Problem details
Since the copy must match the original, write out each record word for word, skipping only the pictures.

Source data
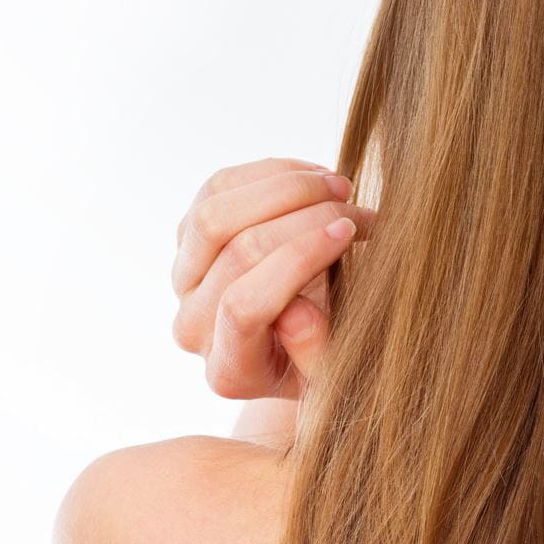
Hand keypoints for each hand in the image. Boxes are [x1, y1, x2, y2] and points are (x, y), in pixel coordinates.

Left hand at [170, 157, 374, 398]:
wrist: (309, 338)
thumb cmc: (333, 355)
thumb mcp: (340, 370)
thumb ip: (318, 353)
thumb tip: (296, 312)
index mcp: (230, 370)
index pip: (244, 307)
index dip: (298, 259)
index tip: (350, 231)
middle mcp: (194, 326)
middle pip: (233, 252)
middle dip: (305, 216)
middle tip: (358, 208)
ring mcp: (185, 279)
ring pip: (215, 213)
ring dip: (285, 187)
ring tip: (340, 186)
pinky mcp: (190, 237)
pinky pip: (219, 188)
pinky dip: (272, 172)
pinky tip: (316, 177)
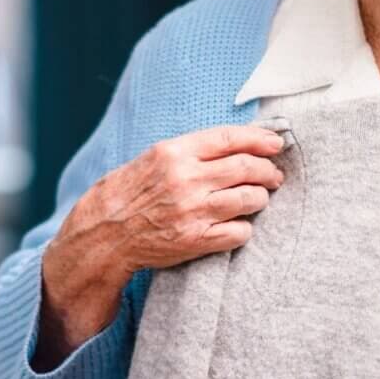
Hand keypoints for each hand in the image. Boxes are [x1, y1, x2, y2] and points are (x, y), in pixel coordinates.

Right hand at [36, 124, 284, 363]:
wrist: (103, 234)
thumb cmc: (128, 193)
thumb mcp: (152, 158)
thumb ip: (190, 151)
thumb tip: (234, 144)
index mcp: (174, 153)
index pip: (229, 138)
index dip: (259, 139)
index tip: (275, 142)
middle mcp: (185, 179)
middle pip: (245, 167)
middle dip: (268, 170)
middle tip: (274, 175)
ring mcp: (192, 211)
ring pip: (249, 199)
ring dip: (261, 197)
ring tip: (259, 197)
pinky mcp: (196, 240)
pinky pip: (239, 232)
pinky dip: (245, 227)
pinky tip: (240, 224)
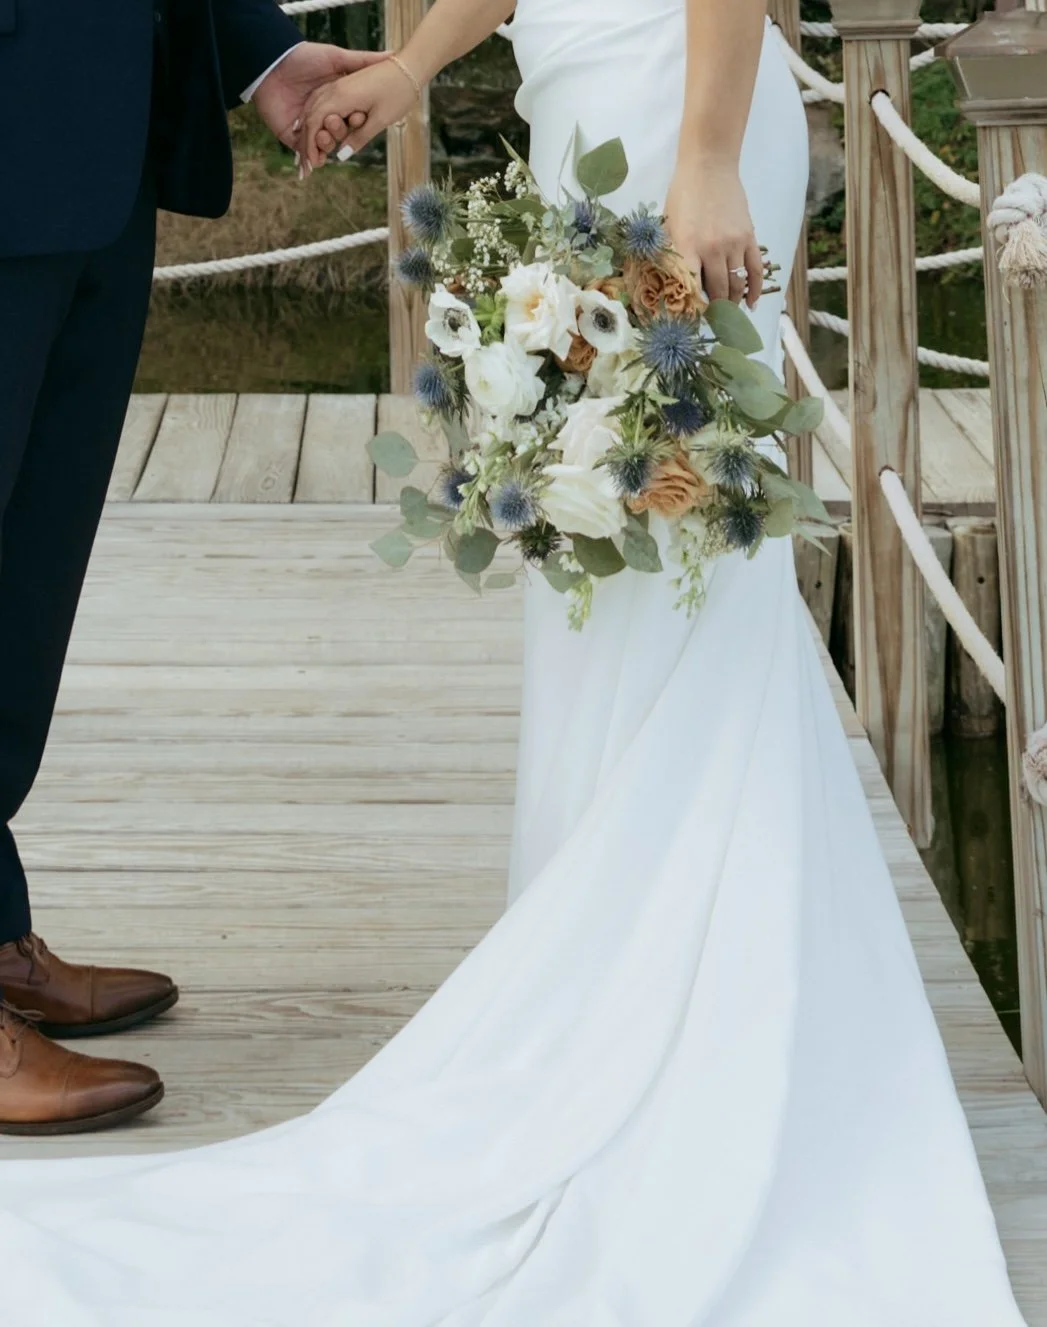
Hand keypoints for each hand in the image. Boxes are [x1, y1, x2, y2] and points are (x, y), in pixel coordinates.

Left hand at [253, 42, 389, 149]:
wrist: (272, 63)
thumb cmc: (304, 57)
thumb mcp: (337, 57)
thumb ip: (363, 60)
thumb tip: (392, 55)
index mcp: (335, 99)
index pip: (351, 118)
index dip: (357, 121)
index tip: (360, 117)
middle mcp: (323, 114)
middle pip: (339, 133)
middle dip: (339, 133)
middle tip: (334, 122)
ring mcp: (308, 127)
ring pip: (324, 145)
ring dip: (326, 145)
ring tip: (323, 137)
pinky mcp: (292, 136)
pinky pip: (305, 153)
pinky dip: (312, 159)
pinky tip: (316, 160)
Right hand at [299, 61, 419, 170]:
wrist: (411, 67)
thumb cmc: (399, 93)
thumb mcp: (380, 120)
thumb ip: (359, 137)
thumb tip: (340, 155)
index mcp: (341, 97)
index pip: (315, 123)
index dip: (310, 145)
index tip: (313, 164)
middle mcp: (335, 88)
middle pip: (312, 115)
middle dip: (308, 139)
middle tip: (310, 161)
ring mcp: (339, 84)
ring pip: (316, 106)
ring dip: (311, 127)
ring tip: (313, 148)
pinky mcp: (346, 83)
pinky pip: (324, 98)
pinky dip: (319, 114)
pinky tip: (321, 126)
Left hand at [665, 157, 762, 308]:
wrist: (709, 166)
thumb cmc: (682, 195)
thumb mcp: (668, 226)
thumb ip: (674, 255)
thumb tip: (675, 287)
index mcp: (688, 247)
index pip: (691, 289)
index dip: (691, 310)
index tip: (690, 323)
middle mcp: (712, 249)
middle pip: (717, 292)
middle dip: (715, 311)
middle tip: (711, 321)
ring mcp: (734, 243)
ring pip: (737, 284)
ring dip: (733, 302)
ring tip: (727, 314)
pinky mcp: (749, 237)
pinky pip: (755, 270)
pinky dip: (754, 289)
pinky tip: (750, 304)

Answer to this exercise
Hand keypoints for each hand in the image. Boxes are [x1, y1, x2, y2] and points are (x, y), in pixel coordinates.

Left hand at [170, 157, 374, 398]:
wrist: (309, 338)
thumb cmc: (333, 355)
thumb mcp: (340, 370)
thumb ip: (318, 353)
thumb tip: (296, 312)
index mcp: (230, 370)
index pip: (244, 307)
index dip: (298, 259)
index tip: (350, 231)
middle mcp: (194, 326)
middle pip: (233, 252)
middle dip: (305, 216)
middle tip: (358, 208)
ring mcp: (185, 279)
ring pip: (215, 213)
ring dip: (285, 187)
ring tip: (340, 186)
pinky mcp: (190, 237)
pinky pip: (219, 188)
pinky dip: (272, 172)
pinky tip: (316, 177)
Hand keypoints for each hand in the image. Boxes are [x1, y1, x2, y2] and points are (x, y), in pixel coordinates.

Right hand at [36, 124, 284, 363]:
wrist: (103, 234)
thumb cmc: (128, 193)
thumb mcp: (152, 158)
thumb ip: (190, 151)
thumb tip: (234, 144)
index mcp: (174, 153)
index pip: (229, 138)
index dip: (259, 139)
index tip: (275, 142)
middle mcp: (185, 179)
middle pip: (245, 167)
middle dip: (268, 170)
middle tip: (274, 175)
ring mcp: (192, 211)
ring pip: (249, 199)
ring dip: (261, 197)
ring tip: (259, 197)
pinky mcp: (196, 240)
pinky pip: (239, 232)
pinky dip: (245, 227)
pinky tip: (240, 224)
Hand keypoints for each hand in the image. Boxes are [x1, y1, x2, y2] and points are (x, y), in pixel coordinates.

Left hand at [253, 42, 389, 149]:
wrist: (272, 63)
thumb cmc: (304, 57)
thumb mcp: (337, 57)
thumb ip: (363, 60)
thumb tip: (392, 55)
index mcp: (335, 99)
index pip: (351, 118)
index dip: (357, 121)
index tip: (360, 117)
middle mcp: (323, 114)
middle pip: (339, 133)
middle dip: (339, 133)
middle tip: (334, 122)
ring mcp: (308, 127)
ring pip: (324, 145)
ring dip: (326, 145)
ring tip: (323, 137)
pinky mcp: (292, 136)
pinky pip: (305, 153)
pinky dip: (312, 159)
pinky tip: (316, 160)
Right hand at [299, 61, 419, 170]:
wrist: (411, 67)
thumb cmc: (399, 93)
thumb mcp: (380, 120)
thumb ip: (359, 137)
thumb tip: (340, 155)
index mcp: (341, 97)
index pip: (315, 123)
index dip: (310, 145)
index tip: (313, 164)
middle mcp: (335, 88)
middle pip: (312, 115)
middle dip: (308, 139)
middle tip: (310, 161)
ring mcp: (339, 84)
ring pip: (316, 106)
ring dip: (311, 127)
ring tip: (313, 148)
pinky mcp: (346, 83)
pinky pip: (324, 98)
pinky dip: (319, 114)
pinky tip: (321, 126)
Left hand at [665, 157, 762, 308]:
wrist: (709, 166)
thumb cmc: (682, 195)
thumb mcp: (668, 226)
thumb ip: (674, 255)
thumb tip: (675, 287)
index mcp: (688, 247)
index pip: (691, 289)
index dip: (691, 310)
index tip: (690, 323)
middle mcp: (712, 249)
middle pip: (717, 292)
middle dip: (715, 311)
middle tip: (711, 321)
ring mcp: (734, 243)
ring pip: (737, 284)
ring dip: (733, 302)
ring tip: (727, 314)
pinky mcp: (749, 237)
pinky pip: (755, 270)
pinky dip: (754, 289)
pinky tip: (750, 304)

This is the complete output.